C’était un démontage précis, par paliers, qui faisait passer du n’importe quoi à l’élaboration d’un concept. Il y a ce même mouvement de recul dans l’œuvre d’art. Il s’agit toujours de reculer d’abord, pour ensuite raccrocher la réalité. C’est à bien des égards du rétropédalage. Le moment d’invention de l’œuvre est un moment qui procède par négations successives, par des refus divers, synthétisés et dépassés. Refus des positions, des identités, des étant donnés, des attendus, enfin, de toutes ces bulles de suffisance que sont les représentations.
Autant vous seriez pour une critique d’art plus incarnée, autant vous pratiquez une conception non-autobiographique de l’art…
Je ne me confonds pas avec mon travail. En tant qu’artiste je me construis un corps au fur et à mesure, et à travers les œuvres. J’insiste, il n’y a pas de corps a priori, il n’y a que des représentations dont le corps est l’enjeu. L’organisation sociale est donc le corps des représentations.
C’est l’histoire authentique de ce type, qui disait : “Je bois du rouge parce que je pisse blanc, comme ça au passage je garde quelque chose.” Ça paraît complètement aberrant de dire une chose pareille mais voilà quelqu’un qui a ce corps-là. Ou plutôt cette représentation-là.
Parallèlement à votre rétrospective, quelles formes travaillez-vous actuellement ?
Une des pistes de travail est la capacité de résistance de l’informe. Les objets que je crée fonctionnent par analogie. J’ai remarqué que lorsque la pensée est brouillonne, nous sommes naturellement enclins à nous arrêter devant des formes brouillonnes, un tas de boue par exemple plutôt qu’un cristal de roche.
En ce qui me concerne, j’ai une pensée trouée (rires). Je m’intéresse à cette résonance entre la forme et la pensée. Dans le choix des objets que je trouve et que je transforme, il y a quelque chose de cette nature. Faire exprès de produire des objets qui échapperaient à cette reconnaissance naturelle, m’intéresserait beaucoup. Il n’est d’ailleurs pas dit que l’art ait pour vocation de produire de la clarté. Produire une opacité peut être tout aussi intéressant. C’est aussi une question d’épaisseur.
Lors de votre exposition au Louvre, vous avez dit : “Je crois qu’il faut être sérieusement accroché à son fauteuil d’artiste pour se dire qu’on est légitime au Louvre, pour ma part, je me sens légitime dans l’actualité.”
Cette citation renvoie bien sûr à la publication du supplément Le Monde, Le Louvre, dans le corps même de l’actualité.

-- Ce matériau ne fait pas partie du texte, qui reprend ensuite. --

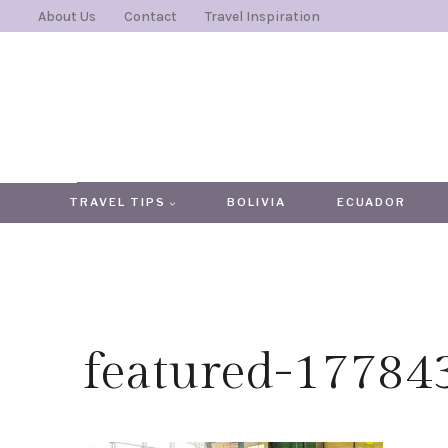
Skip
About Us
Contact
Travel Inspiration
to
content
TRAVEL TIPS
BOLIVIA
ECUADOR
featured-1778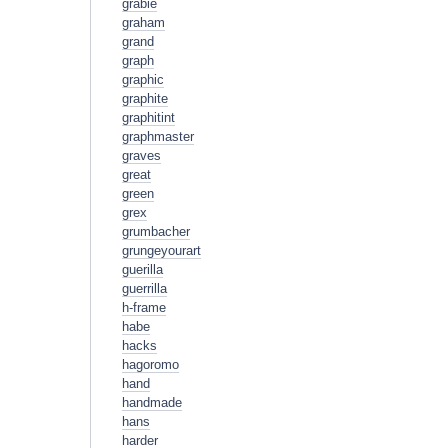
grabie
graham
grand
graph
graphic
graphite
graphitint
graphmaster
graves
great
green
grex
grumbacher
grungeyourart
guerilla
guerrilla
h-frame
habe
hacks
hagoromo
hand
handmade
hans
harder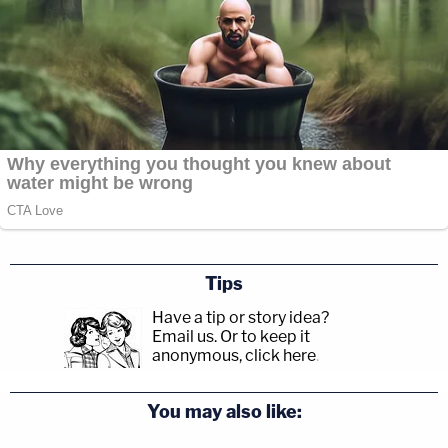
Tips
Have a tip or story idea?
Email us.
Or to keep it
anonymous, click here
.
You may also like: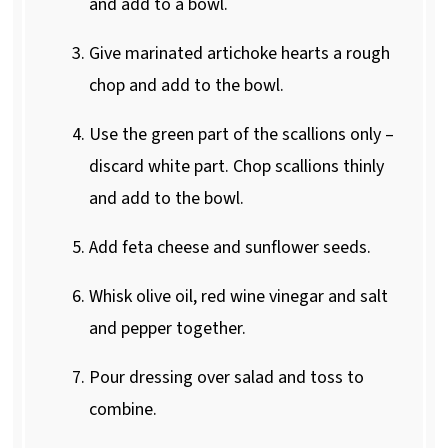
and add to a bowl.
Give marinated artichoke hearts a rough
chop and add to the bowl.
Use the green part of the scallions only –
discard white part. Chop scallions thinly
and add to the bowl.
Add feta cheese and sunflower seeds.
Whisk olive oil, red wine vinegar and salt
and pepper together.
Pour dressing over salad and toss to
combine.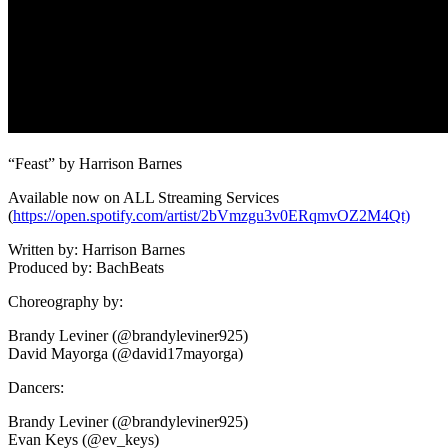
“Feast” by Harrison Barnes
Available now on ALL Streaming Services
(
https://open.spotify.com/artist/2bVmzgu3v0ERqmvOZ2M4Qt)
Written by: Harrison Barnes
Produced by: BachBeats
Choreography by:
Brandy Leviner (@brandyleviner925)
David Mayorga (@david17mayorga)
Dancers:
Brandy Leviner (@brandyleviner925)
Evan Keys (@ev_keys)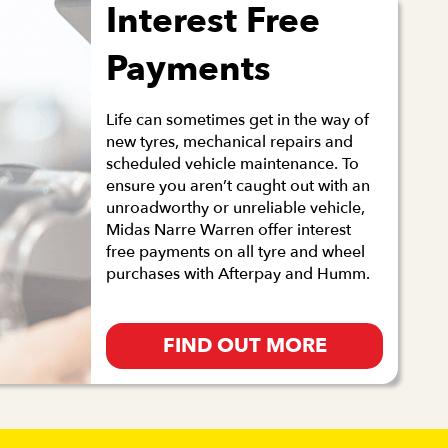
Interest Free
Payments
Life can sometimes get in the way of
new tyres, mechanical repairs and
scheduled vehicle maintenance. To
ensure you aren’t caught out with an
unroadworthy or unreliable vehicle,
Midas Narre Warren offer interest
free payments on all tyre and wheel
purchases with Afterpay and Humm.
FIND OUT MORE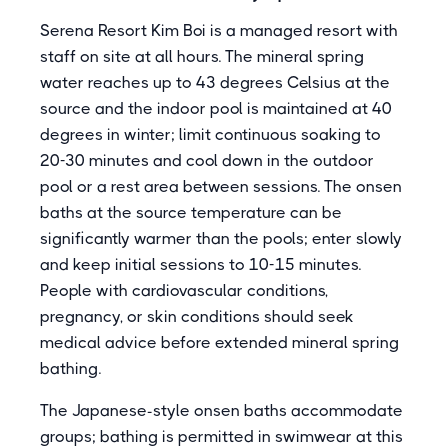
Serena Resort Kim Boi is a managed resort with
staff on site at all hours. The mineral spring
water reaches up to 43 degrees Celsius at the
source and the indoor pool is maintained at 40
degrees in winter; limit continuous soaking to
20-30 minutes and cool down in the outdoor
pool or a rest area between sessions. The onsen
baths at the source temperature can be
significantly warmer than the pools; enter slowly
and keep initial sessions to 10-15 minutes.
People with cardiovascular conditions,
pregnancy, or skin conditions should seek
medical advice before extended mineral spring
bathing.
The Japanese-style onsen baths accommodate
groups; bathing is permitted in swimwear at this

Aujourd’hui, je suis palestiné. La seule chose que je peux dire est que la seule vraie guerre c’est la guerre sainte, au sens où je l’entends, c’est-à-dire celle que l’on mène en soi lorsqu’il s’agit d’affronter sa propre ankylose, sa propre lâcheté. Pour parler de moi, je me sens comme un pacifiste féroce en temps de guerre, et je me sens en guerre en temps de paix.

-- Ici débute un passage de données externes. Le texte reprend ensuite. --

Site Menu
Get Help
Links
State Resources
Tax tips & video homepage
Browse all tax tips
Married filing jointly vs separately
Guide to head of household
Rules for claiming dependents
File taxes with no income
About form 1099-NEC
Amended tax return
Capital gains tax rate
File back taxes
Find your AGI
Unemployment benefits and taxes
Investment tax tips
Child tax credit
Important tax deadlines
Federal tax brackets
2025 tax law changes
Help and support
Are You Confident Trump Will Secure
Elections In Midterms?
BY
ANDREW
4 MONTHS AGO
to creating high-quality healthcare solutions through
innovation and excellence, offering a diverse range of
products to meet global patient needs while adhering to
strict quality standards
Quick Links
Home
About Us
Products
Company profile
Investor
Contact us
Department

Que pensez-vous de l’importation du conflit ici en France ?
Je ne m’interroge pas dans ces termes d’import-export. La question qui a fait naître les Produits de Palestine était plutôt celle-ci : qu’est-ce que je peux faire ici, dans ma compétence ? Aujourd’hui, je fabrique cette nouvelle sculpture intitulée Gaza (Pierre et crâne humain). Je prends soin de cette sépulture.

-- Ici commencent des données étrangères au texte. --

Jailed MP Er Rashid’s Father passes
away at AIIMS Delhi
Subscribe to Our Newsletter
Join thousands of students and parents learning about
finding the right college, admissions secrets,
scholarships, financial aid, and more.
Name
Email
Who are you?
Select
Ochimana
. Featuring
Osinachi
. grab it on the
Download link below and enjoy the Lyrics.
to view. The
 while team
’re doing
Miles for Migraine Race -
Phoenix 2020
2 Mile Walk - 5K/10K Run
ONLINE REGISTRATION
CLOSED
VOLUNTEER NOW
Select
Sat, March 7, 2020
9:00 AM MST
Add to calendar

Dans un autre registre, quand je vois aujourd’hui Sarkozy attaquer Sud Rail ou les syndicats en leur disant qu’ils ne peuvent pas agir comme ça, j’ai bien l’impression que les pouvoirs veulent nous dicter les manières correctes avec lesquelles on doit résister. Il y aurait des résistances autorisées, polies, et d’autres interdites. Il faut inventer des formes là où la loi n’a pas encore travaillé. En art, c’est pareil : il faut inventer des œuvres là où leur exposition ou leur entrée dans l’histoire de l’art n’a pas encore travaillé. Il faut être plus mobile que le pouvoir.